La girafe toujours majestueuse demanda une nouvelle candidature.
Le lièvre debout sur ses deux pattes arrières, ses deux longues oreilles dressées, ses deux gros yeux aux aguets, annonça sa candidature.
Des animaux commençaient à exprimer leur approbation quand les perroquets reprirent la parole. Ils assommèrent l’assistance incrédule en démontrant qu’un roi intelligent serait une calamité pour le peuple animal.
En effet, dirent-ils, le lièvre, grâce à son intelligence hors du commun, allait convaincre les animaux les plus puissants pour imposer sa propre loi.
Aucun animal ne pourra désobéir. Même la chèvre naturellement indisciplinée devra apprendre stoïquement à se discipliner.
Les perroquets transformèrent en un laps de temps cette sympathie naissante en faveur du lièvre en une antipathie viscérale inexpugnable.
Le lièvre faillit d’ailleurs être lynché par les animaux.
L’intelligence et la connaissance constituent une catastrophe pour le peuple animal lorsque le roi possède ces attributs.
La girafe toujours superbe, malgré sa décontenance de voir deux candidats, à ses yeux les meilleurs pour la communauté animale, rejetés, demanda une nouvelle et dernière candidature.
Alors, dans son pelage sale, titubant comme un ivrogne, la voix nasillarde, sentant l’odeur fétide des cadavres, se leva l’hyène.
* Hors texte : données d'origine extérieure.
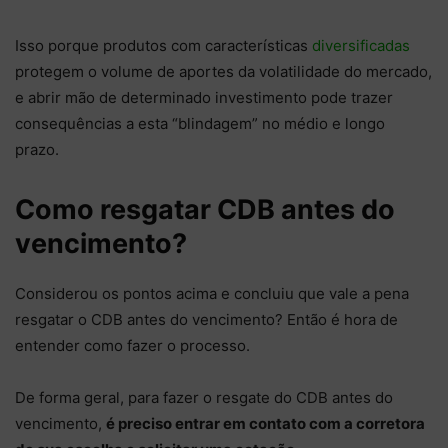
Isso porque produtos com características
diversificadas
protegem o volume de aportes da volatilidade do mercado,
e abrir mão de determinado investimento pode trazer
consequências a esta “blindagem” no médio e longo
prazo.
Como resgatar CDB antes do
vencimento?
Considerou os pontos acima e concluiu que vale a pena
resgatar o CDB antes do vencimento? Então é hora de
entender como fazer o processo.
De forma geral, para fazer o resgate do CDB antes do
vencimento,
é preciso entrar em contato com a corretora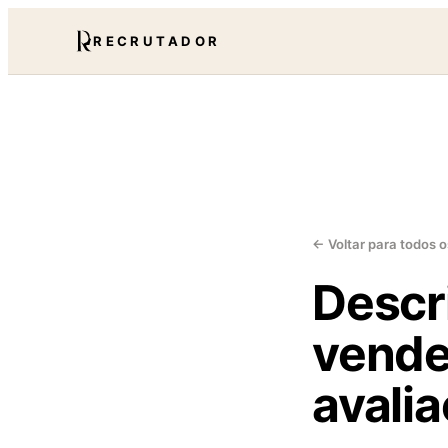
RECRUTADOR
← Voltar para todos o
Descr
vende
avali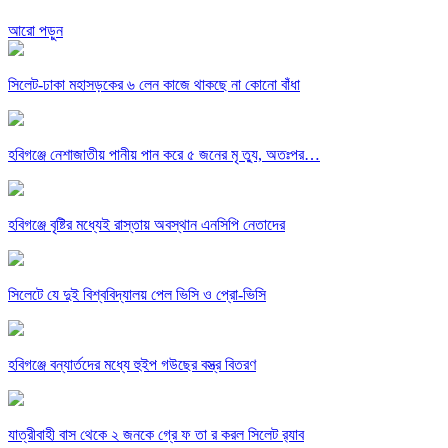
আরো পড়ুন
সিলেট-ঢাকা মহাসড়কের ৬ লেন কাজে থাকছে না কোনো বাঁধা
হবিগঞ্জে নেশাজাতীয় পানীয় পান করে ৫ জনের মৃ ত্যু, অতঃপর…
হবিগঞ্জে বৃষ্টির মধ্যেই রাস্তায় অবস্থান এনসিপি নেতাদের
সিলেটে যে দুই বিশ্ববিদ্যালয় পেল ভিসি ও প্রো-ভিসি
হবিগঞ্জে বন্যার্তদের মধ্যে হুইপ গউছের বস্ত্র বিতরণ
যাত্রীবাহী বাস থেকে ২ জনকে গ্রে ফ তা র করল সিলেট র‌্যাব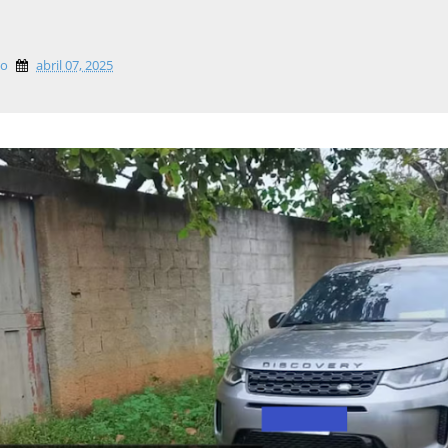
lo
abril 07, 2025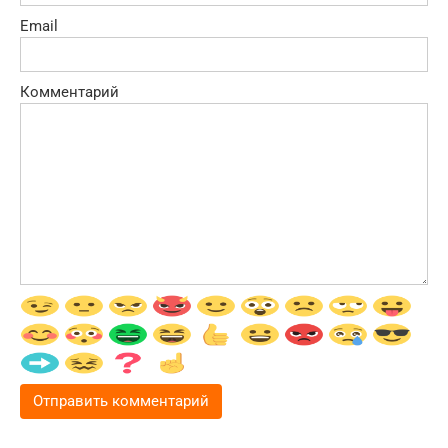
Email
Комментарий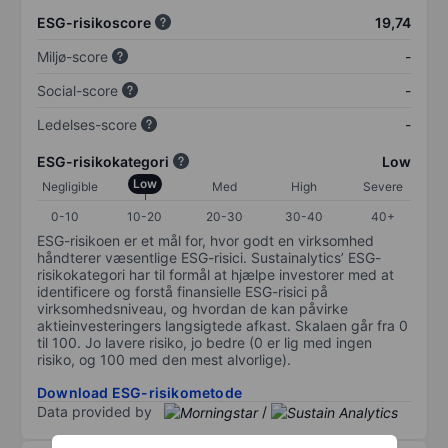
ESG-risikoscore
19,74
Miljø-score
-
Social-score
-
Ledelses-score
-
ESG-risikokategori
Low
Low
Negligible
Med
High
Severe
0-10
10-20
20-30
30-40
40+
ESG-risikoen er et mål for, hvor godt en virksomhed
håndterer væsentlige ESG-risici. Sustainalytics’ ESG-
risikokategori har til formål at hjælpe investorer med at
identificere og forstå finansielle ESG-risici på
virksomhedsniveau, og hvordan de kan påvirke
aktieinvesteringers langsigtede afkast. Skalaen går fra 0
til 100. Jo lavere risiko, jo bedre (0 er lig med ingen
risiko, og 100 med den mest alvorlige).
Download ESG-risikometode
Data provided by
/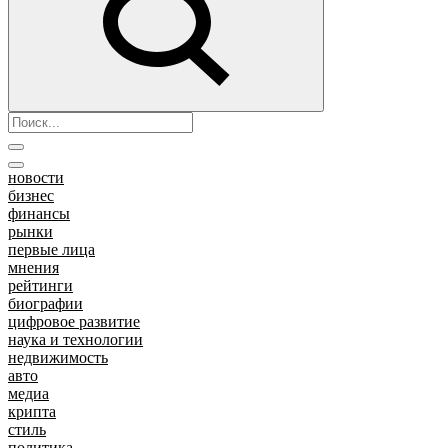
новости
бизнес
финансы
рынки
первые лица
мнения
рейтинги
биографии
цифровое развитие
наука и технологии
недвижимость
авто
медиа
крипта
стиль
политика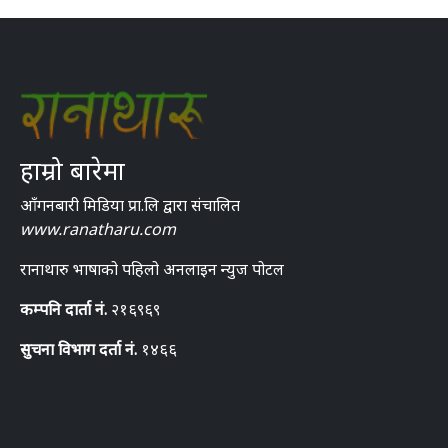
हाम्रो बारेमा
आँगनबारी मिडिया प्रा.लि द्वारा संचालित
www.ranatharu.com
रानाथारु भाषाको पहिलो अनलाइन न्युज पोटल
कम्पनि दार्ता नं.
२१६९६९
सुचना विभाग दर्ता नं.
१४६६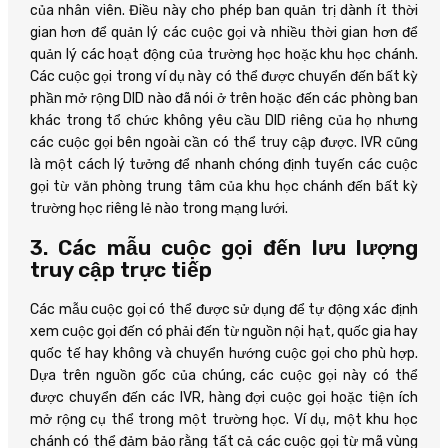
của nhân viên. Điều này cho phép ban quản trị dành ít thời
gian hơn để quản lý các cuộc gọi và nhiều thời gian hơn để
quản lý các hoạt động của trường học hoặc khu học chánh.
Các cuộc gọi trong ví dụ này có thể được chuyển đến bất kỳ
phần mở rộng DID nào đã nói ở trên hoặc đến các phòng ban
khác trong tổ chức không yêu cầu DID riêng của họ nhưng
các cuộc gọi bên ngoài cần có thể truy cập được. IVR cũng
là một cách lý tưởng để nhanh chóng định tuyến các cuộc
gọi từ văn phòng trung tâm của khu học chánh đến bất kỳ
trường học riêng lẻ nào trong mạng lưới.
3. Các mẫu cuộc gọi đến lưu lượng
truy cập trực tiếp
Các mẫu cuộc gọi có thể được sử dụng để tự động xác định
xem cuộc gọi đến có phải đến từ nguồn nội hạt, quốc gia hay
quốc tế hay không và chuyển hướng cuộc gọi cho phù hợp.
Dựa trên nguồn gốc của chúng, các cuộc gọi này có thể
được chuyển đến các IVR, hàng đợi cuộc gọi hoặc tiện ích
mở rộng cụ thể trong một trường học. Ví dụ, một khu học
chánh có thể đảm bảo rằng tất cả các cuộc gọi từ mã vùng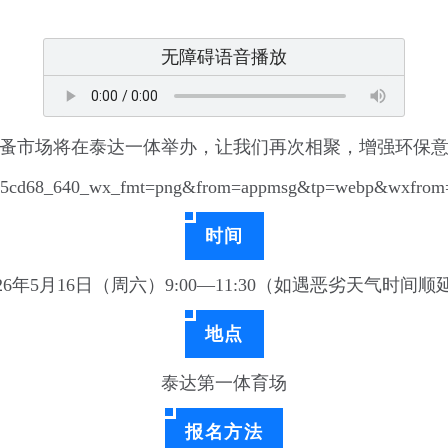
无障碍语音播放
泰达跳蚤市场将在泰达一体举办，让我们再次相聚，增强环保
时间
026年5月16日（周六）9:00—11:30（如遇恶劣天气时间顺
地点
泰达第一体育场
报名方法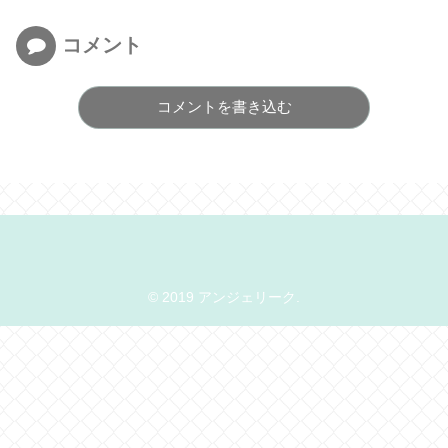
コメント
コメントを書き込む
© 2019 アンジェリーク.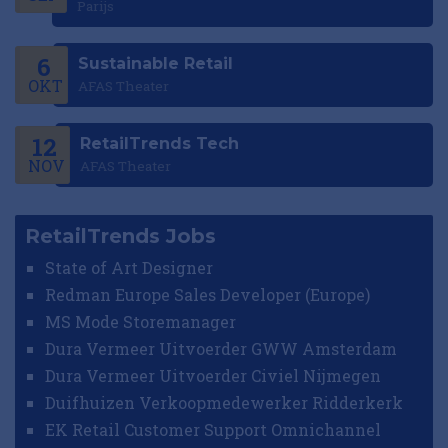
Parijs
6
Sustainable Retail
OKT
AFAS Theater
12
RetailTrends Tech
NOV
AFAS Theater
RetailTrends Jobs
State of Art Designer
Redman Europe Sales Developer (Europe)
MS Mode Storemanager
Dura Vermeer Uitvoerder GWW Amsterdam
Dura Vermeer Uitvoerder Civiel Nijmegen
Duifhuizen Verkoopmedewerker Ridderkerk
EK Retail Customer Support Omnichannel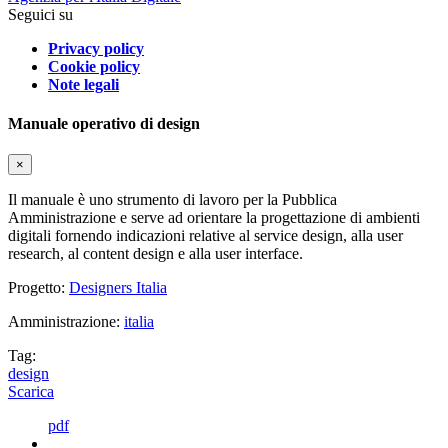
Seguici su
Privacy policy
Cookie policy
Note legali
Manuale operativo di design
×
Il manuale è uno strumento di lavoro per la Pubblica
Amministrazione e serve ad orientare la progettazione di ambienti
digitali fornendo indicazioni relative al service design, alla user
research, al content design e alla user interface.
Progetto:
Designers Italia
Amministrazione:
italia
Tag:
design
Scarica
pdf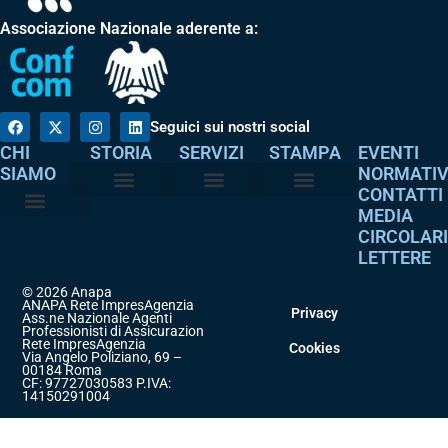
Associazione Nazionale aderente a:
Seguici sui nostri social
CHI
STORIA
SERVIZI
STAMPA
EVENTI
SIAMO
NORMATI
CONTATTI
MEDIA
Perché è nata
I nostri valori
Servizi agli associati
Adempimenti intermediari
Comunicati stampa
Dicono di noi
CIRCOLAR
Atto costitutivo
Codice etico
LETTERE
© 2026 Anapa
ANAPA Rete ImpresAgenzia
Privacy
Ass.ne Nazionale Agenti
Professionisti di Assicurazione
Rete ImpresAgenzia
Cookies
Via Angelo Poliziano, 69 –
00184 Roma
CF: 97727030583 P.IVA:
14150291004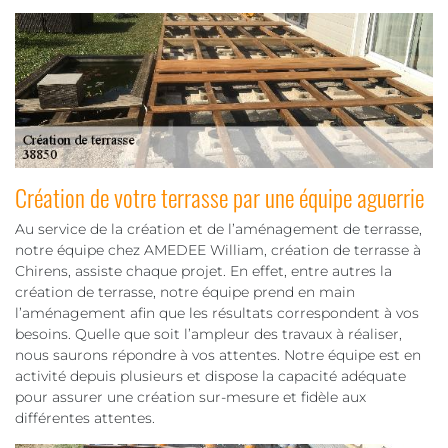
Création de votre terrasse par une équipe aguerrie
Au service de la création et de l’aménagement de terrasse,
notre équipe chez AMEDEE William, création de terrasse à
Chirens, assiste chaque projet. En effet, entre autres la
création de terrasse, notre équipe prend en main
l’aménagement afin que les résultats correspondent à vos
besoins. Quelle que soit l’ampleur des travaux à réaliser,
nous saurons répondre à vos attentes. Notre équipe est en
activité depuis plusieurs et dispose la capacité adéquate
pour assurer une création sur-mesure et fidèle aux
différentes attentes.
Elle annonça sa candidature dans un brouhaha assourdissant de réprobation et de mépris.
Il y eut ensuite un silence de mort.
Brusquement retentirent les voix des perroquets.
Les animaux prêtèrent beaucoup d’attention à cette nouvelle prise de parole de perroquets.
Les perroquets, avec beaucoup d’aplomb et de suffisance, dirent à la communauté animale que l’hyène fourbe était à leur image, que l’hyène sans parole d’honneur ne pouvait pas être exigeante sur les larcins des singes, les pratiques incestueuses de certains mammifères, la violence des tigres, les effroyables actes de torture des crocodiles, les ravages des éléphants, la terreur des lions, etc.
Les perroquets s’appliquèrent tellement bien à défendre la candidature de l’hyène qu’ils n’hésitèrent pas à annoncer aux ruminants, la tribu la plus nombreuse, que désormais, ils ne seront plus pourchassés par les animaux carnivores.
L’onde négative en défaveur de l’hyène s’inversait.
Une clameur presqu’unanime s’éleva, en même temps que se levait, dans une standing ovation, toute la communauté animale.
L‘Hyène fut ainsi plébiscitée roi des animaux.
La girafe, les larmes aux yeux, sans conviction, annonça, malgré tout, officiellement, l’élection de l’hyène.
Surprise, remise de ses émotions, l’hyène, en s’installant sur le trône, brisa le cou de la girafe qui passa de vie à trépas.
Les ruminants comprirent trop tard que le nouveau règne allait être pire que tous les autres règnes.
Les animaux prédateurs continuèrent à appliquer la loi du plus fort.
L’hyène laissait faire car dans tous les cas les restes des carcasses lui revenaient. Seuls la concurrençaient les charognards qu’elle était capable d’éloigner de ses prises macabres.
Les perroquets, toujours bavards, se dispersèrent. Une grande partie rejoignit la communauté humaine.
Les animaux n’organisèrent plus d’élections.
Ils les abandonnèrent aux êtres humains plus arrogants.
Ainsi se termine le conte.
Lèeb tabbina gèec.
Je vous souhaite une excellente journée dominicale sous la protection divine.